High-capacity in vitro models for the assessment of pain-related mechanisms

Abstract

Chronic pain affects one in five people. Yet, new efficient drugs with fewer adverse effects remain an unmet need for chronic pain. In vitro models that closer recapitulate relevant disease mechanisms are suggested as a way forward to support drug development and to decrease the failure rate of drug candidates during the transition from preclinical to clinical studies. While current more physiologically relevant in vitro models have shown the possibility to replicate certain aspects of chronic pain diseases, these models are often complex and do not allow the automated experiments at scale which are required in a drug screening context. Therefore, in this thesis methods to create scalable in vitro models that closer resemble in vivo pain transmission were developed and evaluated. Moreover, high-capacity in vitro models were applied for mechanism of action studies.

In study I, a high-capacity microchannel plate (MC-plate) was characterized for the application in neuroscience research. The MC-plate parallelizes 96 compartmentalized cell cultures in a conventional 384-well format and was demonstrated to be compatible with primary rodent dissociated neuronal cultures of the peripheral and central nervous system, as well as human induced pluripotent stem cell (iPSC)-derived sensory neurons. In addition, the plate design allowed selective axonal growth to adjacent compartments and the fluidic integrity supported localized treatment.

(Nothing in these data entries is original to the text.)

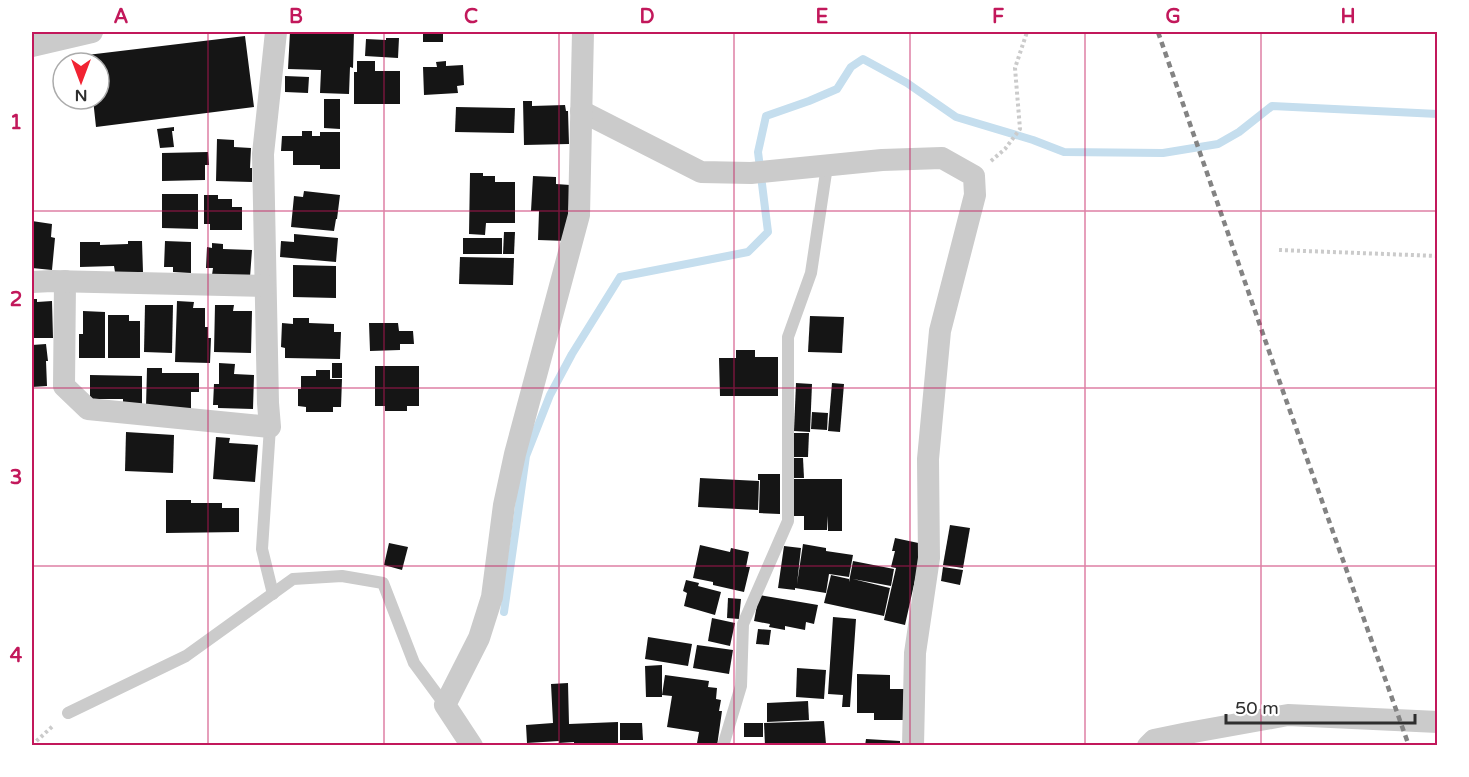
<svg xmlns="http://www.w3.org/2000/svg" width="1469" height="777" viewBox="0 0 1469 777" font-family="'Varela Round',sans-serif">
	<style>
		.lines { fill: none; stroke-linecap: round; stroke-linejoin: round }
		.stream { stroke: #c5deee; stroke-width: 8 }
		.building { fill: #151515 }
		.path { stroke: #cbcbcb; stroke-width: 4; stroke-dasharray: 3 3; stroke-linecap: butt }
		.lane { stroke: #cbcbcb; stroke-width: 12 }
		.street { stroke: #cbcbcb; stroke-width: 22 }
		.rail { stroke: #838383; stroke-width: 4.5; stroke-dasharray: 6 4.5; stroke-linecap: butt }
		.grid { fill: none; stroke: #c2185b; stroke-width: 1.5; stroke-opacity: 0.55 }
		.neatline { fill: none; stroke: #c2185b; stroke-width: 2 }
		.grid-label { font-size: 20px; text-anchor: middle; font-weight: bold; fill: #c2185b }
	</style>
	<rect width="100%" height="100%" fill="#fff"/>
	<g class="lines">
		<path class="stream" d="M504,612L526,456L550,395L572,354L620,277L748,252L768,232L758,152L766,116L809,101L837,89L851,67L863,59L907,83L956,117L1033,140L1064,152L1163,153L1218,144L1239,132L1272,106L1438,114"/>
	</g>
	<g class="building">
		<path d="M290,32H354L353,68L350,67L349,94L320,93L321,70L288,69Z"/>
		<rect x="423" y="32" width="20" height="10"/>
		<path d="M245,36L254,107L96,127L93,99H99V63H88L87,55Z"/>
		<path d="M386,38H399L398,58L365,56L366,39L386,40Z"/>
		<path d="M357,61H375V71H400V104H354V72H357Z"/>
		<path d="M446,61V66L463,65L464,85L457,86L458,93L424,95L423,67H437L436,62Z"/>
		<path d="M285,76L309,77L308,93L285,92Z"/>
		<path d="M324,99H340V129L324,128Z"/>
		<path d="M523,101H532V106L565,105L566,111H568L569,144L524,145Z"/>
		<path d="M456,107L515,108L514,133L455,132Z"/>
		<path d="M174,127V131H172L174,147L160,148L157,129Z"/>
		<path d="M302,131H312V136H320V132H340V169H320V165H293V151H281L282,136H302Z"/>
		<path d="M217,139L234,140V147L251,148L250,168H252V182L216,181Z"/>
		<path d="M208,152L209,165H205V180L162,181V153Z"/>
		<path d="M470,173H483V176H495V182H515V223H486L485,235L469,234Z"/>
		<path d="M533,176L556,177V184L570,185L567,241L538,240L539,211H531Z"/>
		<path d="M304,191L340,195L337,219H336L334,231L291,227L294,196L303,197Z"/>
		<path d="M162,194H198V229L162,228Z"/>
		<path d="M204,195H218V199H232V207H242V230H210V224H204Z"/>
		<path d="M32,221L52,224L51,237L55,238L52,270L32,268Z"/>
		<path d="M504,232H515L514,254H503Z"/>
		<path d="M294,234L338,238L336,262L280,257L281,241L294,242Z"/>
		<rect x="463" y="238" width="39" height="16"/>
		<path d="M128,241H142L143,272H115L114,266L80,267V242H100V245L128,244Z"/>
		<path d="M165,241L191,242V273L173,272V267H164Z"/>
		<path d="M212,243L223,244V249L252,250L250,277L212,275L213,268H206L207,247L212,248Z"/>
		<path d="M460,257L514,258L513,285L459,284Z"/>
		<path d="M293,265L336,266V298L293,297Z"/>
		<path d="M32,299H37V302L52,301L53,338H32Z"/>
		<path d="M177,301L194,302L193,308H205V327H208V338H211L210,363L175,362Z"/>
		<path d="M145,305H173L172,353L144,352Z"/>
		<path d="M215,305H234L233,311H252L251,353L214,352Z"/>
		<path d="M83,311L105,312V358H79V334H83Z"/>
		<path d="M108,315H129V321H140V358H108Z"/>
		<path d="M810,316L844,317L842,353L808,352Z"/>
		<path d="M293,318H309V323L334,324V332H341L340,359L285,358V348L281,347L282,323L293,324Z"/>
		<path d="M369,323H398L399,331H413L414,344H400V350L370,351Z"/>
		<path d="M46,344L48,361H46L47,386L32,387V345Z"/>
		<path d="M736,350H755V357H778V396H720L719,358H736Z"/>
		<path d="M219,363L235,364L234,374L254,375L253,409L218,408V405H213L214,384H219Z"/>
		<rect x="332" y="363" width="10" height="15"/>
		<path d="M375,366H419V406H407V411H385V406H375Z"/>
		<path d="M147,368H162V373H199V392H191V409L146,407Z"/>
		<path d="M316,370H330V379H342L341,407H333V412H306V407L298,406V389H301V376H316Z"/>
		<path d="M90,375L142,376V407H123V399H90Z"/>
		<path d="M796,383L812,384L810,432L794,431Z"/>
		<path d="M832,383L844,384L840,432L828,431Z"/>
		<path d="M812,412L828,413L827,430L811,429Z"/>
		<path d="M126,432L174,435L173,473L125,471Z"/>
		<path d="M793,433H809L808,457H793Z"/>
		<path d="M216,437L230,438L229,443L258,445L255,482L213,479Z"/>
		<path d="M793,458H803L804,478H794Z"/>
		<path d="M758,474H780V514L759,513L760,480H758Z"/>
		<path d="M700,478L759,481L758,510L698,507Z"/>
		<path d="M793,479H842V531H828V516L827,530H804V516H794Z"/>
		<path d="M166,500H191V503H222V508H239V532L166,533Z"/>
		<path d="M950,525L970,528L963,568L943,565Z"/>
		<path d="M895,538L923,544L905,625L884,620L896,568L891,567L895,551H892Z"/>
		<path d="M389,543L408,547L402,570L384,565Z"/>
		<path d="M803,544L826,548V551L853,555L849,577L829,574L826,593L795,588V590L778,588L784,546L801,548L797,584Z"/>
		<path d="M700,545L730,552L731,548L749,552L746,567H750L744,592L713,585V582L693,578Z"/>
		<path d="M853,561L894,569L891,586L853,579L890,588L884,616L824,603L831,575L849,579V582Z"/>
		<path d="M943,567L963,570L960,585L941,581Z"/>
		<path d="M686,580L699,583L698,586L721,592L715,615L684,606L687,593L683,591Z"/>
		<path d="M759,595L818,605L814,624L806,622L805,630L785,626V630L769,627L770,624L754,621Z"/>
		<path d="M728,598L741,599L739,619L727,618Z"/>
		<path d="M833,617L856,619L850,707H842L843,695L828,694Z"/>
		<path d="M712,618L735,623L730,646L708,641Z"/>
		<path d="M758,629L771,630L769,645L756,644Z"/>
		<path d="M648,637L692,644L688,666L645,659Z"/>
		<path d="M697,645L733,650L729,674L693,668Z"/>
		<path d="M662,665V697H646L645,666Z"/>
		<path d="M797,668L826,670L824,699L796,697Z"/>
		<path d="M857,674L890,675V689H904L903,720H874V713H857Z"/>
		<path d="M665,675L709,681L708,687L717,688L716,699L721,700L719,711H722L717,746L697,743L699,732L667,727L672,696L662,695Z"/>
		<path d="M568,683L569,724L618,722V744L574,746V742L559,743V741L527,743L526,725L553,723L551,684Z"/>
		<path d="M808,701L809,720L767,722V703Z"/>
		<path d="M824,721L826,744L765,746L764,723Z"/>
		<path d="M620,723H642L643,740H620Z"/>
		<rect x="744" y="723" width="19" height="14"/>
		<path d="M866,739L900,741V746H865Z"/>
	</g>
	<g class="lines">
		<g class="path">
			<path d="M991,161L1005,149L1020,129L1015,68L1027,32"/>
			<path d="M1279,250L1438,256"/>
			<path d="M32,745L54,725"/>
		</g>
		<g class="lane">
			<path d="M270,427L262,549L273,594"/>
			<path d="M68,713L186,656L293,579L342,576L383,583L414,663L445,705"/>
			<path d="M723,746L741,686L743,624L788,521V337L811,273L827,166"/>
		</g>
		<g class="street">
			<path d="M32,46L92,32"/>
			<path d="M581,111L701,172L751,173L882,160L942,158L974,176L975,195L940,331L928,459L929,558L915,653L913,746"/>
			<path d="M65,281L64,386L88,409L270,427L268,403L263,154L276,32"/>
			<path d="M32,282L52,281L265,286"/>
			<path d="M472,746L445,705L479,638L492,597L504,505L515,454L579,215L583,32"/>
			<path d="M1148,746L1154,740L1188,733L1288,715L1438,722"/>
		</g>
		<path class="rail" d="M1158,32L1279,380L1409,746"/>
	</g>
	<path class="grid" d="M208,32V746M384,32V746M559,32V746M734,32V746M910,32V746M1085,32V746M1261,32V746M32,211H1438M32,388H1438M32,566H1438"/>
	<rect width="1469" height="777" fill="none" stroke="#ffffff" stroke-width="66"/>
	<g transform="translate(81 81) rotate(180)"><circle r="28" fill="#ffffff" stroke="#ababab" stroke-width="1.5"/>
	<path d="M0-4.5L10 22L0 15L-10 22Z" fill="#f12332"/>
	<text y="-9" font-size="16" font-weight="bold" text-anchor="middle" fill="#2e2e2e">N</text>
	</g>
	<path d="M1226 714v9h189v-9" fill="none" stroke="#2e2e2e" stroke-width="3"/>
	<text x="1235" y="714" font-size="18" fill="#2e2e2e" stroke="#ffffff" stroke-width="4.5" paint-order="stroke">50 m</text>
	<rect x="33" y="33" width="1403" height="711" class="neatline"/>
	<g class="grid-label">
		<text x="121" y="23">A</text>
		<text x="296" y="23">B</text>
		<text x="471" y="23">C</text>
		<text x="647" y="23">D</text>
		<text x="822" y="23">E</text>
		<text x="998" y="23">F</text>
		<text x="1173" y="23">G</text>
		<text x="1348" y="23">H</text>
		<text x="16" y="129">1</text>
		<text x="16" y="306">2</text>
		<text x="16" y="484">3</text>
		<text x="16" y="662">4</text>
	</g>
</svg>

The MC-plate was further used to develop an in vitro co-culture model of dissociated dorsal root ganglia (DRG) neurons and spinal cord (SC) neurons (Study II). The cell populations were cultured in spatially separated compartments, to attempt to replicate the pain pathway. In this way, the axons of DRG neurons were growing through the microchannels, thus providing the possibility to model synaptic connections of the first pain transmission point in the nervous system. The functional synaptic connections between the two cell types were assessed with electric field stimulation (EFS). EFS was applied to DRG neurons and induced a transient calcium influx in SC neurons in a timed manner. These results were validated using antagonists targeting receptors of excitatory synaptic transmission. The timed signals in the SC neuronal compartments were fully or partially inhibited by the AMPA receptor antagonist NBQX and NMDA receptor antagonist MK801, respectively, confirming that synaptic mechanisms are involved in the observed signal.

In study III, a novel technique of cell adhesion-based bioprinting was evaluated and used as an alternative method to create spatially defined DRG cultures. Several cell lines were successfully patterned in 2D and 3D using the bioprinting method based on cell-surface interactions. Moreover, dissociated DRG neurons were printed and cultured for up to 9 days in 2D.

In study IV, the mechanisms contributing to pain relief, observed in patients with rheumatoid arthritis (RA) when treated with the JAK/STAT antagonist baricitinib, were studied using both in vitro and in vivo techniques. A previously established high-capacity in vitro DRG model, in a conventional 384-well format, was used to investigate the direct effect of baricitinib on neuronal excitability and morphology. In the in vitro experiments, baricitinib decreased excitability of DRG neurons. Baricitinib also altered the morphology of satellite glial cells (SGCs) which was quantified as a decrease in length of glial fibrillary acidic protein (GFAP) positive extensions of SGCs. Moreover, combining the in vitro results with in vivo experiments of a collagen antibody-induced arthritis model confirmed baricitinib targeting JAK/STAT and SGCs but it also indicated adaptor-associated protein kinase 1 (AAK1) as an additional target in DRGs that contributes to the observed analgesic effect.

In summary, this thesis evaluated methods to create and apply scalable in vitro methods to contribute to mechanistic studies and drug screening in chronic pain in a drug discovery context.